You are appealing to the wrong dude if you're using sports analogies.
 


pemerton

Legend
I don't deny my 4e knowledge is scant, I'm fairly certain it was needed for rituals & that residuum was measured in gp then (which I mentioned at some point). It may not have been as big of a need as 3.x or first edition, but it would be very difficult to have it as less need than in 5E where it has almost no mechanical need or function at all .
Treasure is useful in 4e, for buying magic items (at least in some settings), for residuum, etc.

My point is only that - by the books - the GM does not get to determine when and how the PCs acquire treasure. The GM is expected to provide parcels on a "per level" basis, with the sub-unit being "per encounter". And player-authored quests mean that the GM is not expected to use the promise of treasure parcels to shape player choices/behaviour. And if a particular table is ignoring player-authored quests, and are allowing the GM to lead the players through a particular set of encounters, there is no need for the promise of treasure to provide a type of indirect signpost. The GM just says "Here's the encounter!"
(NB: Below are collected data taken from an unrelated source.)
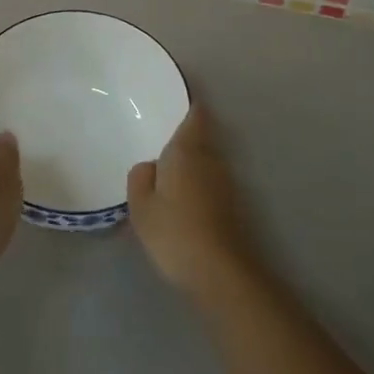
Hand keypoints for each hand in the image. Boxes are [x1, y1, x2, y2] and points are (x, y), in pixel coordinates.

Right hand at [127, 105, 258, 302]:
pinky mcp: (232, 206)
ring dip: (192, 162)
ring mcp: (226, 183)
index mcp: (187, 150)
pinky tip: (182, 199)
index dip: (189, 105)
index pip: (195, 115)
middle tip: (160, 140)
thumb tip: (150, 166)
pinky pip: (210, 182)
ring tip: (168, 171)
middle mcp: (211, 159)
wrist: (220, 272)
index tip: (175, 101)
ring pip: (207, 161)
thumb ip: (140, 177)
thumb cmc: (174, 231)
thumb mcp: (141, 205)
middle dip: (185, 137)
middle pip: (201, 137)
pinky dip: (198, 184)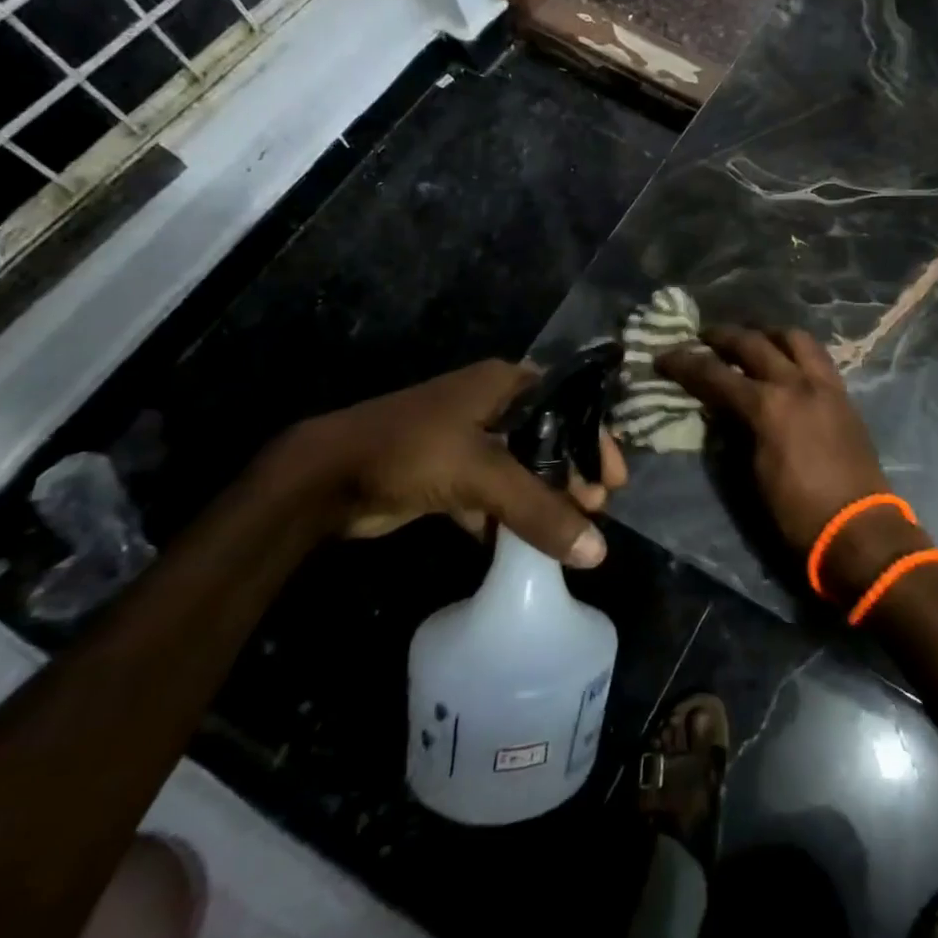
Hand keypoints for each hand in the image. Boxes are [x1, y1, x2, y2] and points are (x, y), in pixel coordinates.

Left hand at [291, 361, 626, 565]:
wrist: (323, 478)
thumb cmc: (412, 451)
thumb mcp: (482, 475)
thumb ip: (540, 511)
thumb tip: (597, 553)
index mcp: (506, 384)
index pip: (569, 406)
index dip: (595, 440)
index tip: (615, 479)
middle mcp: (491, 405)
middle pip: (547, 440)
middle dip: (571, 475)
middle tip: (595, 509)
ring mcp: (466, 440)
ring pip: (520, 469)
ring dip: (543, 499)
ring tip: (571, 531)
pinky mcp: (446, 473)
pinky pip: (491, 493)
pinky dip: (507, 517)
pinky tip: (523, 546)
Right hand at [658, 326, 923, 593]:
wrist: (857, 529)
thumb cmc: (797, 512)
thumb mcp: (752, 474)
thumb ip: (735, 431)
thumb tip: (720, 410)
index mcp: (768, 406)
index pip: (716, 374)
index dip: (685, 363)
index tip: (664, 356)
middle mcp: (797, 383)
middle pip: (753, 343)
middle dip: (723, 336)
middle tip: (703, 337)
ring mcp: (825, 384)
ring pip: (794, 338)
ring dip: (767, 334)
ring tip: (752, 340)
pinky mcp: (844, 394)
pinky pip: (817, 356)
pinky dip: (795, 350)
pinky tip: (786, 361)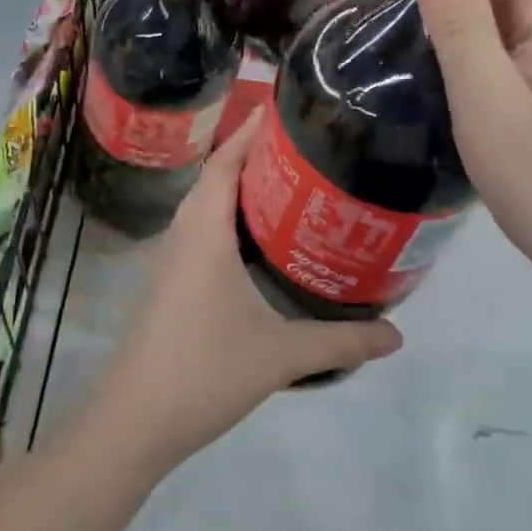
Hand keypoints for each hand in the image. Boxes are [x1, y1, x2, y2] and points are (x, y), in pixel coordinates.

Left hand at [86, 109, 402, 477]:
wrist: (134, 421)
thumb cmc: (204, 369)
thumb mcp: (280, 355)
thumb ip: (340, 342)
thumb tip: (397, 336)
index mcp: (205, 230)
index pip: (225, 161)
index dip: (251, 131)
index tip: (285, 109)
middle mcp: (185, 232)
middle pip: (216, 174)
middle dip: (252, 152)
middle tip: (302, 143)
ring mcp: (173, 258)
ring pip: (206, 203)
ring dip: (238, 184)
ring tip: (288, 180)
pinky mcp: (171, 281)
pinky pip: (202, 229)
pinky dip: (229, 216)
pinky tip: (259, 238)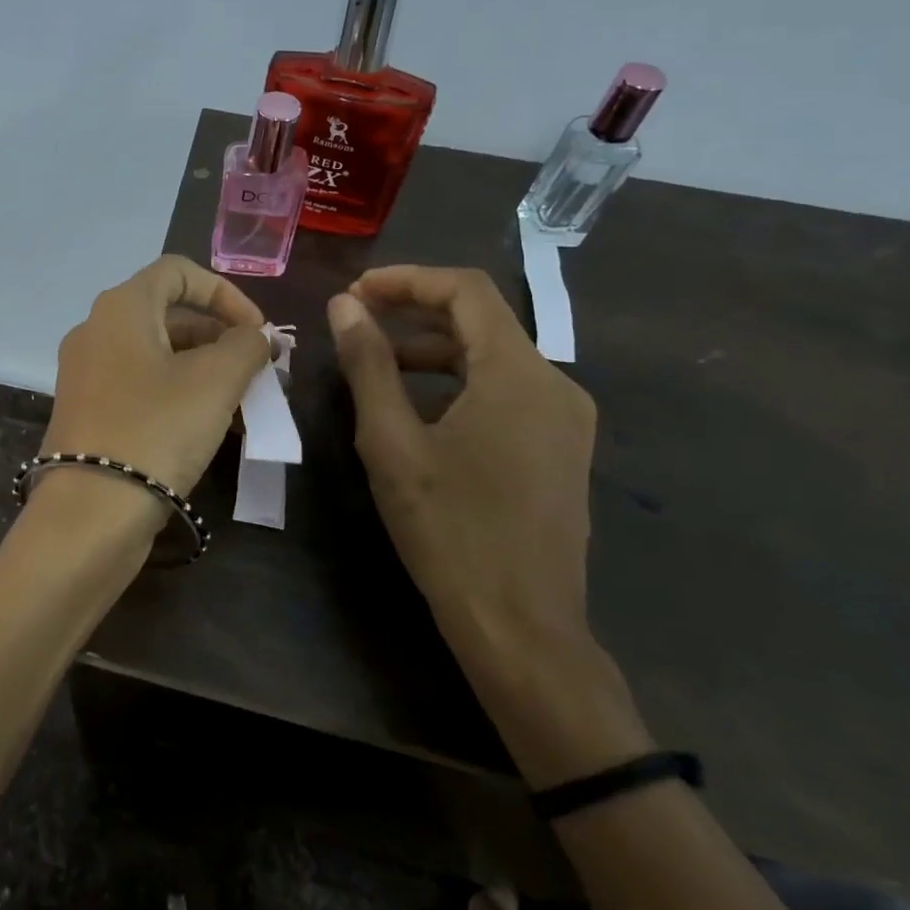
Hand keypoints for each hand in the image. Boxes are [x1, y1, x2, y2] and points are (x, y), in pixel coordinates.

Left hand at [43, 254, 271, 496]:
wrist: (90, 512)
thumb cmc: (156, 429)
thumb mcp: (215, 381)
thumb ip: (246, 346)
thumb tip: (258, 336)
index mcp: (121, 308)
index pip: (177, 271)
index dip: (224, 292)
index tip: (256, 330)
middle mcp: (97, 331)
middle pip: (169, 315)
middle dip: (221, 337)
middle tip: (259, 370)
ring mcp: (88, 374)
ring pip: (158, 355)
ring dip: (206, 370)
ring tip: (246, 404)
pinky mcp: (89, 412)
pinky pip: (142, 387)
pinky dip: (180, 395)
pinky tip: (214, 427)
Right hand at [327, 266, 596, 663]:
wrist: (521, 628)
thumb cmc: (449, 530)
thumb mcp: (392, 443)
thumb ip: (368, 365)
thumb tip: (344, 306)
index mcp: (519, 374)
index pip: (466, 291)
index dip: (406, 280)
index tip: (354, 293)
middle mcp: (555, 384)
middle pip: (481, 320)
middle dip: (414, 312)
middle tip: (355, 322)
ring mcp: (565, 419)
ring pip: (492, 356)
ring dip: (432, 349)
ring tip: (375, 365)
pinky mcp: (560, 448)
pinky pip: (505, 391)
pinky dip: (457, 382)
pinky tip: (417, 408)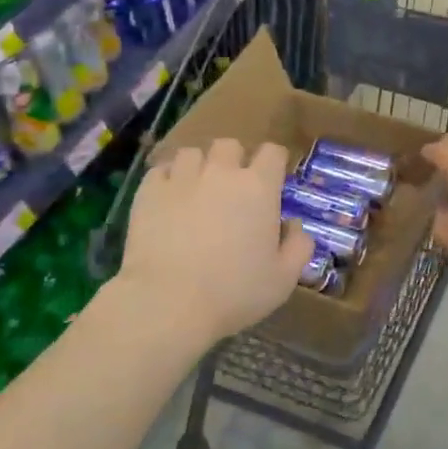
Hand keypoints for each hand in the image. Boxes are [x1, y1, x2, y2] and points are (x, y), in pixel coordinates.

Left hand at [118, 139, 314, 343]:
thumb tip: (294, 225)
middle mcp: (221, 173)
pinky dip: (167, 180)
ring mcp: (181, 178)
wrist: (168, 302)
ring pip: (192, 153)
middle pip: (230, 145)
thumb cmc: (233, 292)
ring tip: (196, 190)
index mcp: (259, 188)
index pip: (272, 152)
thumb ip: (298, 246)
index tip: (272, 182)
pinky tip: (168, 200)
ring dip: (199, 167)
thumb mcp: (283, 279)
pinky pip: (160, 171)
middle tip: (232, 189)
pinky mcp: (149, 192)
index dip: (274, 163)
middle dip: (234, 160)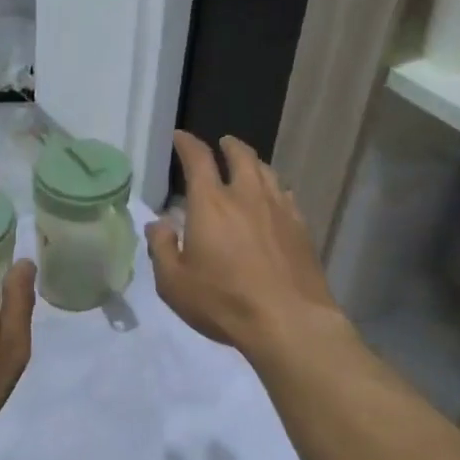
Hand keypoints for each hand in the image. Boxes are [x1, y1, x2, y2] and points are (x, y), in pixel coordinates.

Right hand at [146, 131, 340, 358]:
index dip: (188, 144)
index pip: (198, 159)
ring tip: (249, 166)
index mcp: (211, 203)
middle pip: (241, 156)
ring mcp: (279, 210)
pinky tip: (276, 199)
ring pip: (268, 172)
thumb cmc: (224, 302)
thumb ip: (162, 249)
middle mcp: (246, 196)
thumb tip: (158, 225)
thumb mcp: (174, 283)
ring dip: (254, 163)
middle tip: (223, 143)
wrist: (289, 322)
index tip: (181, 137)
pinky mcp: (301, 228)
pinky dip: (276, 189)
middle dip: (229, 146)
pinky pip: (287, 196)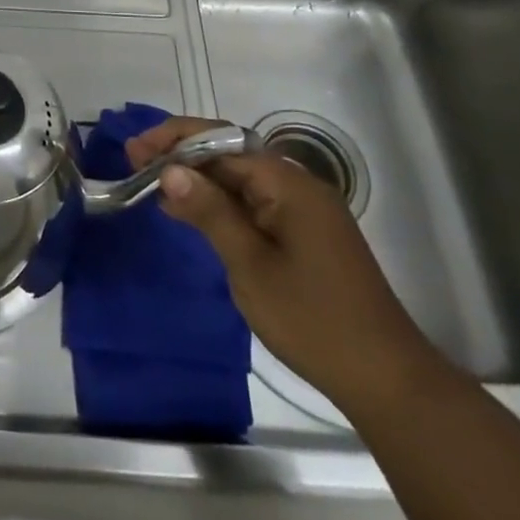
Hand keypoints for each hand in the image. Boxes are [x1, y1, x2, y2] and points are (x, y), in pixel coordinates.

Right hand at [127, 117, 445, 413]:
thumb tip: (170, 170)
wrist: (385, 379)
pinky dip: (218, 202)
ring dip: (197, 178)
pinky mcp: (304, 234)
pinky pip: (253, 202)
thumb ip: (209, 212)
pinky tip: (190, 213)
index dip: (174, 141)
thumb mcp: (250, 265)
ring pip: (239, 178)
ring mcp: (303, 210)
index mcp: (288, 184)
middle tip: (135, 164)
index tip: (134, 151)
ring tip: (152, 185)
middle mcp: (297, 186)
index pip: (221, 141)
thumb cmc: (313, 320)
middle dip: (181, 155)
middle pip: (230, 153)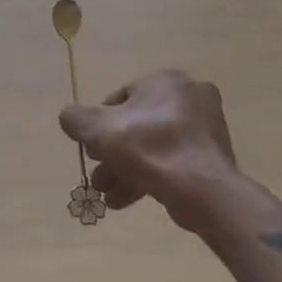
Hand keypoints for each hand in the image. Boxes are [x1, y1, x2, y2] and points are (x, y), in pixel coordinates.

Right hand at [59, 69, 242, 230]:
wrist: (202, 188)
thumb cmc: (148, 148)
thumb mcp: (98, 129)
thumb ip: (76, 119)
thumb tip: (69, 117)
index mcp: (165, 80)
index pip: (121, 98)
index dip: (100, 125)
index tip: (91, 149)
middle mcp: (189, 96)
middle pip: (137, 126)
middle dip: (112, 154)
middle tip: (98, 177)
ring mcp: (205, 127)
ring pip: (153, 147)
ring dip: (126, 170)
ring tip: (108, 196)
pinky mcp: (212, 156)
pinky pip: (172, 162)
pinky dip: (149, 177)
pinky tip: (127, 201)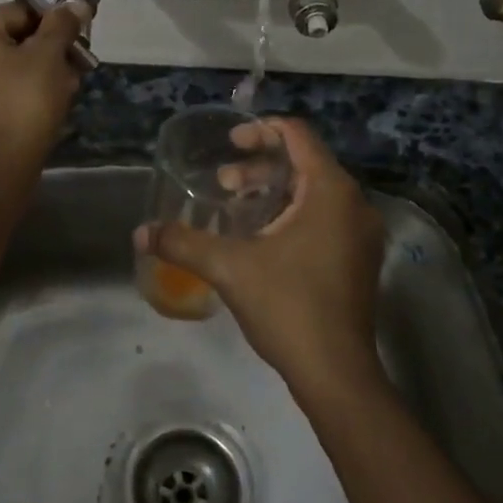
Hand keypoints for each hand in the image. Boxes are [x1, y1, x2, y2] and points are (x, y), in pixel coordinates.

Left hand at [0, 0, 86, 175]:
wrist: (0, 164)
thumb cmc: (24, 100)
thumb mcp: (49, 55)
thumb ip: (62, 25)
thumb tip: (76, 4)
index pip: (21, 13)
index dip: (55, 26)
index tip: (79, 43)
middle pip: (13, 37)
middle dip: (49, 50)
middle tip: (77, 66)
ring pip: (9, 62)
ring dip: (41, 69)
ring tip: (68, 86)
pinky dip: (23, 87)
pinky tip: (51, 100)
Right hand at [137, 117, 386, 396]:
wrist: (336, 373)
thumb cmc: (288, 307)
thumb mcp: (229, 268)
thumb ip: (183, 243)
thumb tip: (140, 233)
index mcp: (330, 191)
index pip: (298, 135)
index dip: (261, 130)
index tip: (229, 143)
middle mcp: (354, 204)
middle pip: (305, 163)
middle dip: (260, 166)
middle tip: (223, 182)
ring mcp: (361, 234)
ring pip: (315, 192)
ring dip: (274, 191)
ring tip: (236, 208)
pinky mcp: (359, 258)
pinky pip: (325, 216)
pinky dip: (293, 213)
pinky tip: (262, 238)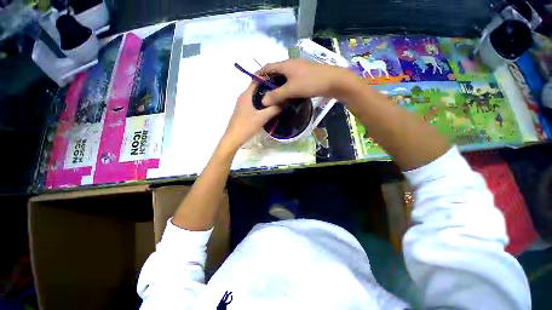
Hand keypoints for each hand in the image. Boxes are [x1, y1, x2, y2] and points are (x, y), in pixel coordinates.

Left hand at [220, 82, 281, 152]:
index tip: (279, 80)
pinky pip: (253, 102)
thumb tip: (285, 102)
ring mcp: (242, 104)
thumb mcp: (262, 118)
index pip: (257, 79)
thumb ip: (274, 109)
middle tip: (280, 91)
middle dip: (268, 88)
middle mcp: (243, 96)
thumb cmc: (247, 126)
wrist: (233, 138)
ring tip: (277, 99)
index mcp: (246, 94)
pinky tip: (268, 108)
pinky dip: (261, 103)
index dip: (268, 78)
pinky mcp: (243, 110)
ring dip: (265, 96)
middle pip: (257, 87)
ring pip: (255, 95)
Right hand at [259, 59, 353, 105]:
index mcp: (285, 64)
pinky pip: (291, 80)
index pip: (267, 67)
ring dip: (278, 85)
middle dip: (268, 81)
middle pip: (275, 71)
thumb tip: (263, 101)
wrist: (333, 81)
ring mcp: (299, 69)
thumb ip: (276, 95)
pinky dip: (286, 87)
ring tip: (273, 96)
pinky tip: (286, 95)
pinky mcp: (305, 75)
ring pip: (284, 77)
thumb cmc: (310, 82)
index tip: (254, 84)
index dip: (259, 74)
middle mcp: (291, 64)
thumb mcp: (291, 90)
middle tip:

As @Hussar (I think it was?) said, you can make treasure much less important in 4e by using inherent level-based bonuses rather than magic item bonuses. If you do that, and you ignore player-authored quests, then I think 4e would look a lot like 5e as far as the role of "rewards" in play is concerned. And would look very different from Gygax's AD&D or B/X.
 

It’s weird how “play smarter” and “outwit your enemies” and “leverage every advantage” isn’t the order of the day rather it’s “make the game easier.”
It's weird how you can make a perspective seem bad just by the way you characterize it. Characterize it instead as "make the game less tedious", which is much closer to the perspective of the people whose perspective you're misrepresenting, and suddenly it's not so laughable.
 


overgeeked

B/X Known World
Player-authored quests?
Think milestone leveling in 5E only focused around the structure of a quest.

From 4E DMG, p103.

"Player-Designed Quests. You should allow and even encourage players to come up with their own quests that are tied to their individual goals or specific circumstances in the adventure. Evaluate the proposed quest and assign it a level. Remember to say yes as often as possible!"